> [Prompt]:
Please copy out the text of the items below, swapping "FUIChartLegendView" for "FUIChartKeyView" and changing nothing else. Leave out the pictures.

══ Data provided

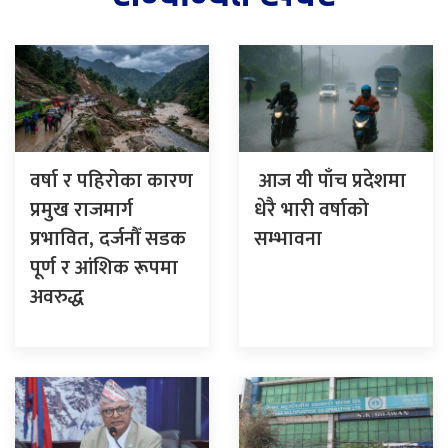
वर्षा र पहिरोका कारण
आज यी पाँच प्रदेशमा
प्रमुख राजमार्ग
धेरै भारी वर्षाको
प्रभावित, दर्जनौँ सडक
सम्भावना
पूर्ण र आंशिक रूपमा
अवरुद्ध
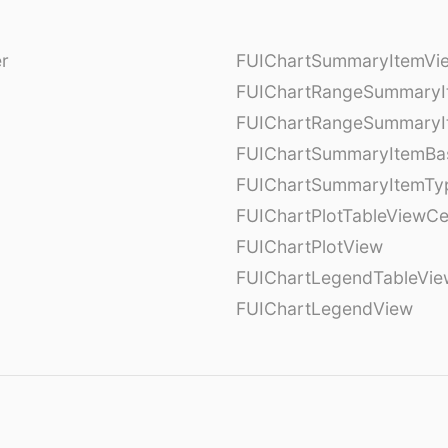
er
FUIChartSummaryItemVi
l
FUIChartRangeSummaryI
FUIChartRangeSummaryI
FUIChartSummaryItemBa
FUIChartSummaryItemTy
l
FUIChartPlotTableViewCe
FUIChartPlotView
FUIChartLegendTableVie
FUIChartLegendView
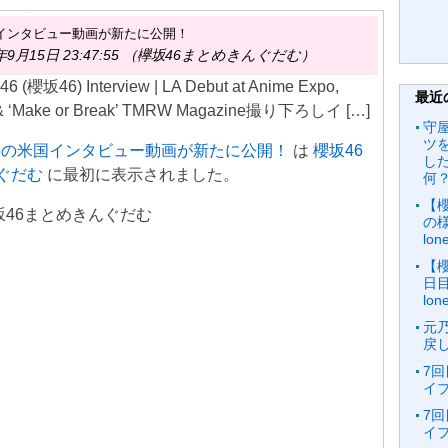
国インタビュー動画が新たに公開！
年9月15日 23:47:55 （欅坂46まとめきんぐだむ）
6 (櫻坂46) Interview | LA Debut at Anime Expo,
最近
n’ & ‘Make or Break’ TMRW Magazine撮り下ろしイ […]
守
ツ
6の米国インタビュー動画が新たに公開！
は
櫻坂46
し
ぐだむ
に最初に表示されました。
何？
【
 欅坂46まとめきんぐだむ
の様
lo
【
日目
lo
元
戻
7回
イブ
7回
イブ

════

> [Output for this exercise]:
वर्षा र पहिरोका कारण
आज यी पाँच प्रदेशमा
प्रमुख राजमार्ग
धेरै भारी वर्षाको
प्रभावित, दर्जनौँ सडक
सम्भावना
पूर्ण र आंशिक रूपमा
अवरुद्ध
er
FUIChartSummaryItemVi
l
FUIChartRangeSummaryI
FUIChartRangeSummaryI
FUIChartSummaryItemBa
FUIChartSummaryItemTy
l
FUIChartPlotTableViewCe
FUIChartPlotView
FUIChartLegendTableVie
FUIChartKeyView
国インタビュー動画が新たに公開！
年9月15日 23:47:55 （欅坂46まとめきんぐだむ）
6 (櫻坂46) Interview | LA Debut at Anime Expo,
最近
n’ & ‘Make or Break’ TMRW Magazine撮り下ろしイ […]
守
ツ
6の米国インタビュー動画が新たに公開！
は
櫻坂46
し
ぐだむ
に最初に表示されました。
何？
【
 欅坂46まとめきんぐだむ
の様
lo
【
日目
lo
元
戻
7回
イブ
7回
イブ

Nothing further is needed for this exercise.